• [Problem description] Please report how many lines of the listing contain the string "size", giving the number only.

+--

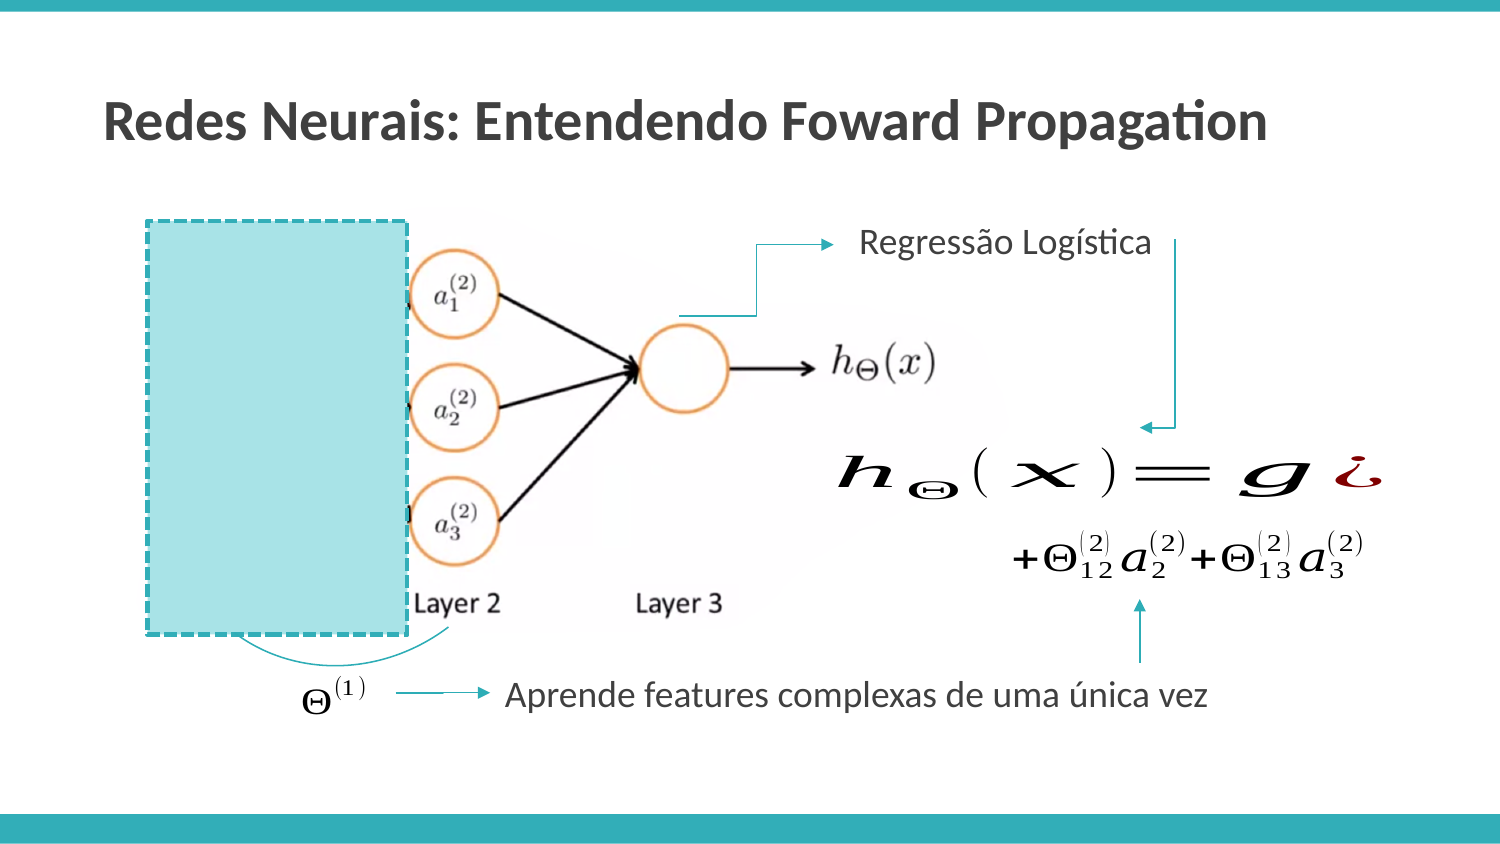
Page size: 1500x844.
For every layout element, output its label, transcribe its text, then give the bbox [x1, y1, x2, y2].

text_box Aprende features complexas de uma única vez [490, 662, 1282, 723]
picture [135, 206, 1011, 635]
text_box Redes Neurais: Entendendo Foward Propagation [88, 67, 1329, 167]
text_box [1139, 238, 1176, 428]
text_box [250, 644, 424, 667]
text_box Regressão Logística [1014, 209, 1176, 269]
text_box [678, 244, 834, 316]
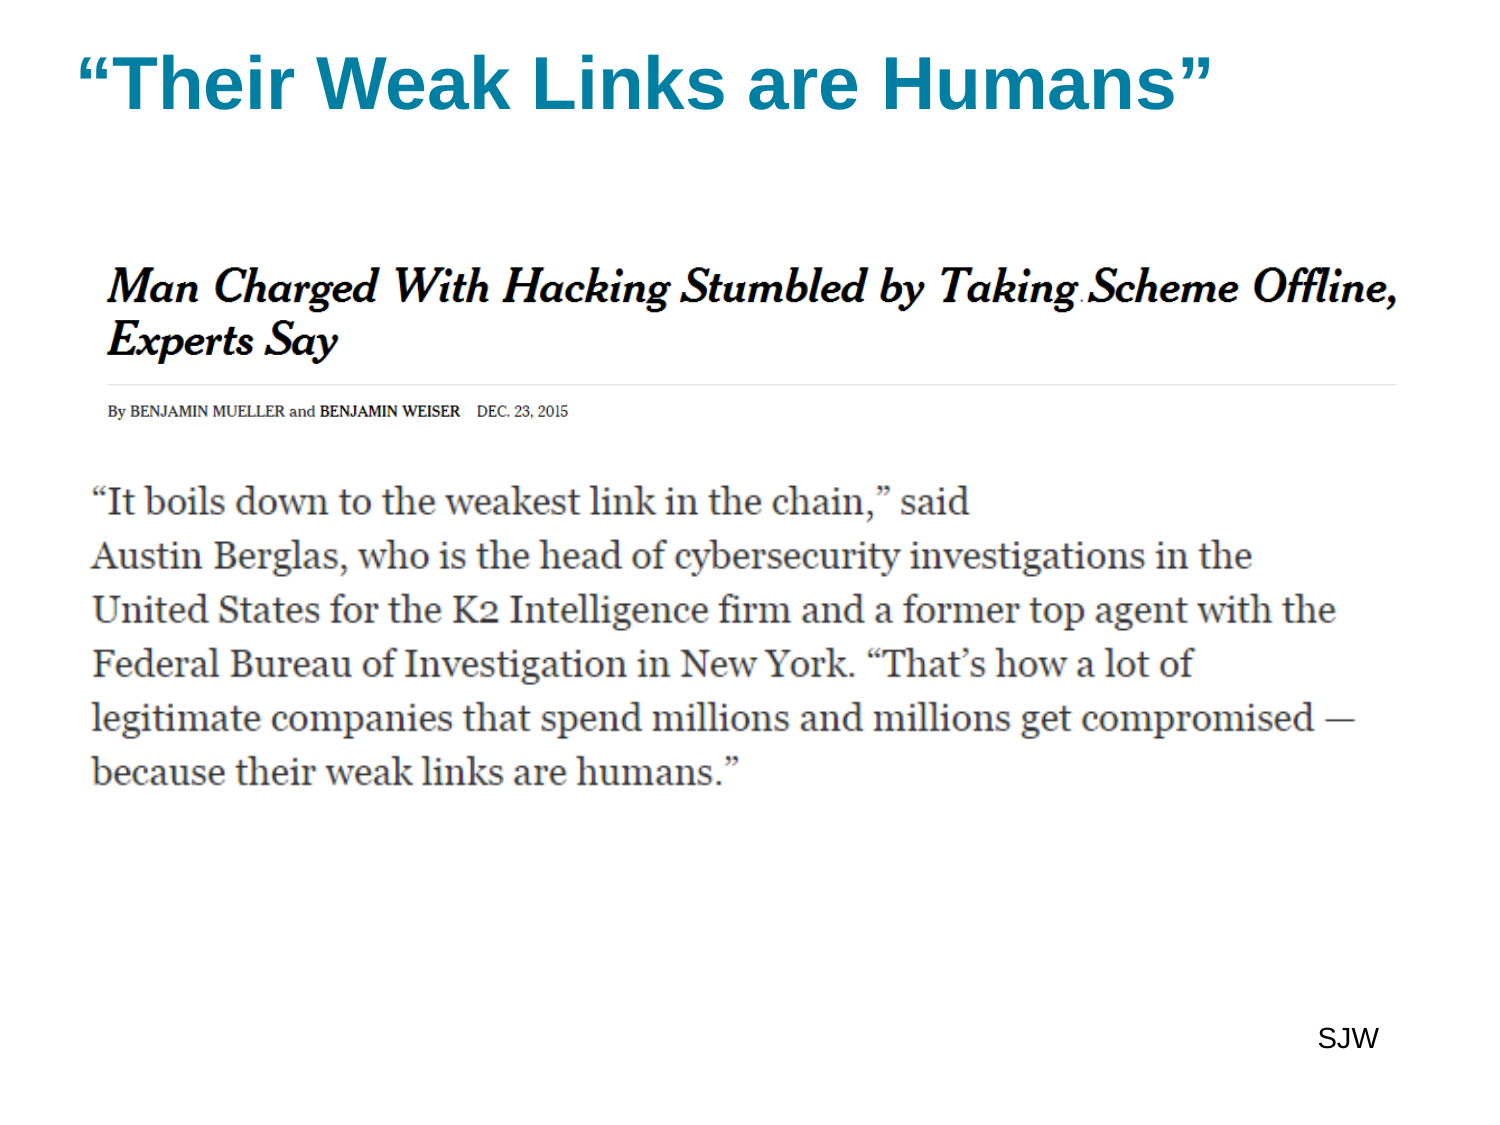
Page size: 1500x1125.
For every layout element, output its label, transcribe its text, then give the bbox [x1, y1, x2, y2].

text_box SJW [1302, 1012, 1395, 1062]
picture [101, 255, 1398, 429]
picture [74, 459, 1369, 799]
title “Their Weak Links are Humans” [75, 0, 1425, 177]
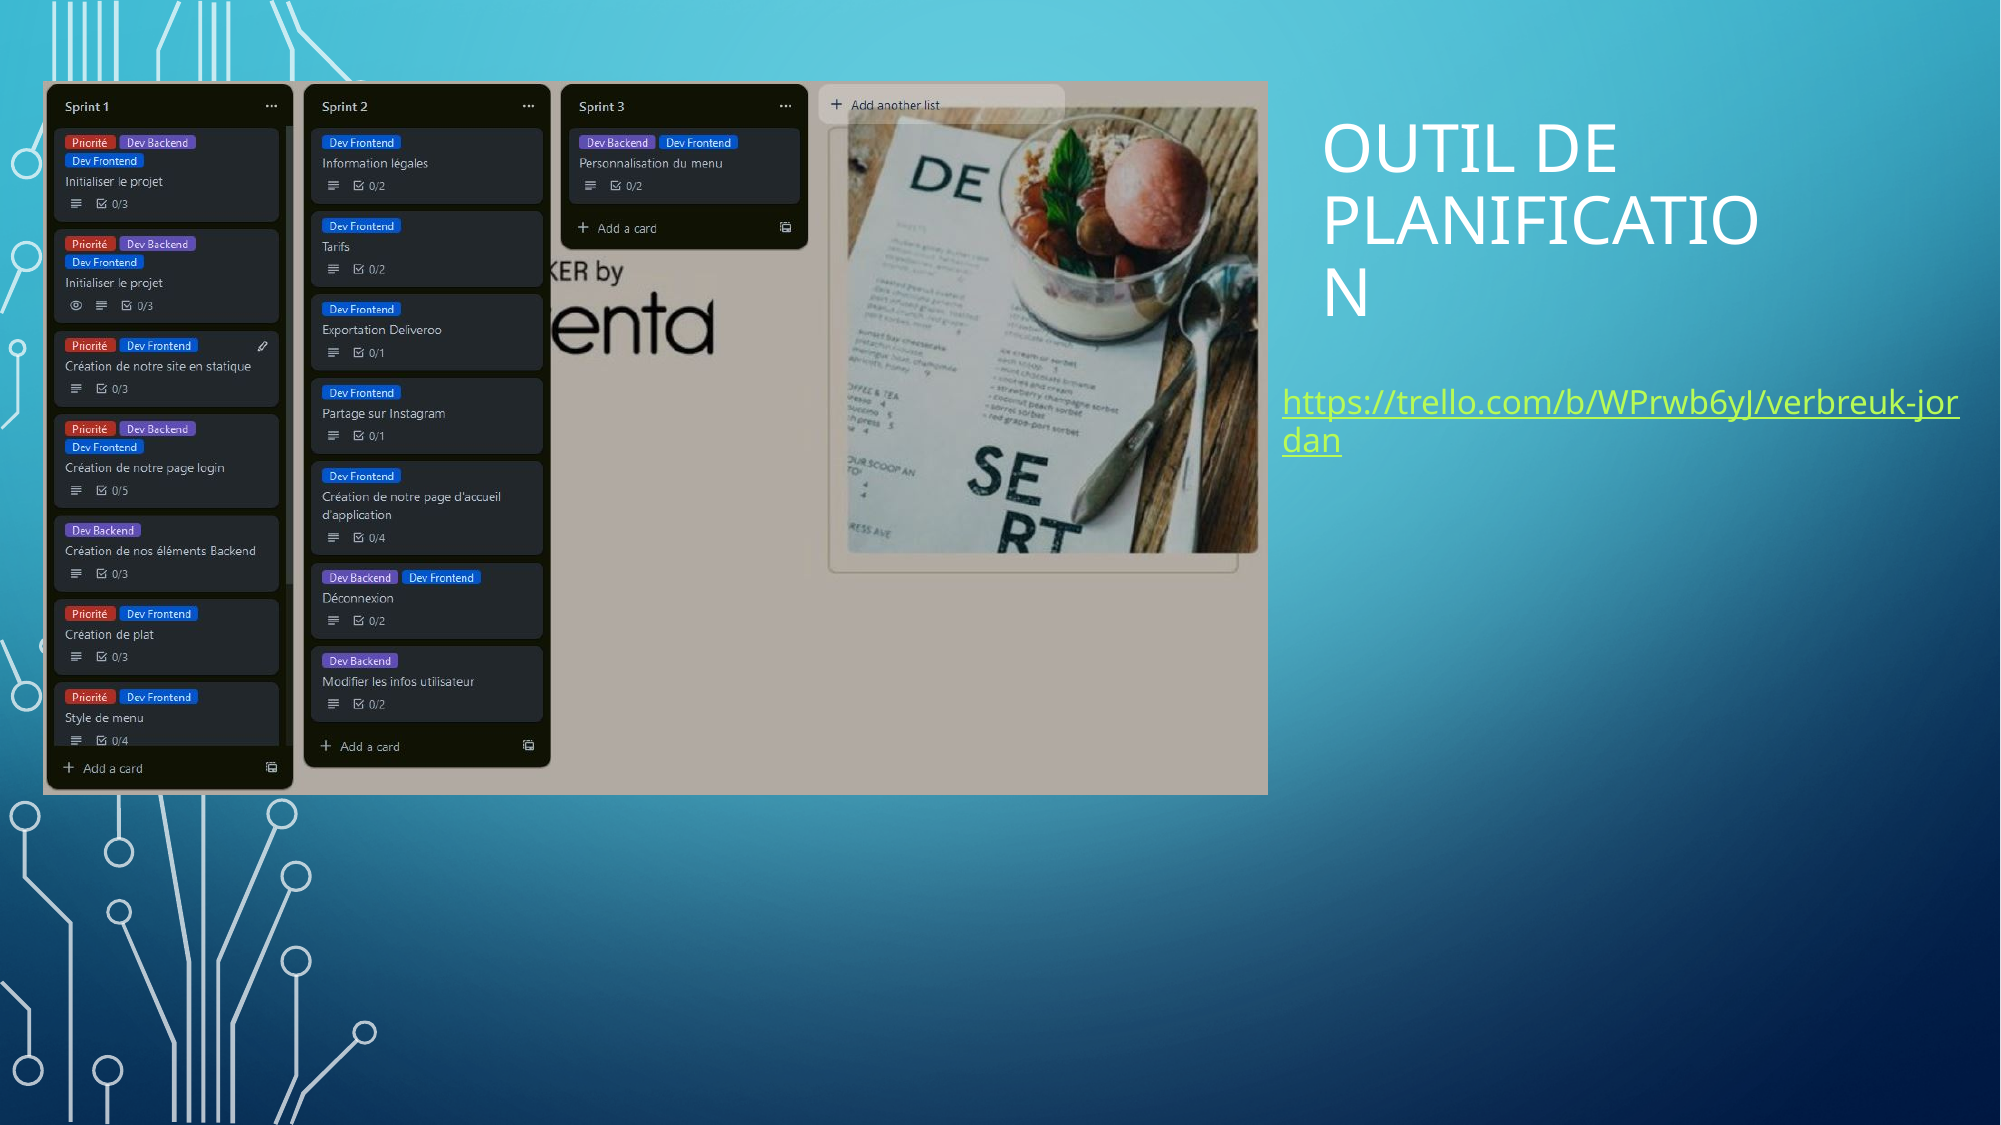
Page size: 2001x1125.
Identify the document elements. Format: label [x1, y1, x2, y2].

text_box [0, 0, 379, 1125]
text_box [379, 0, 2000, 1125]
picture [43, 81, 1268, 795]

+--

• [Solution to this task] 3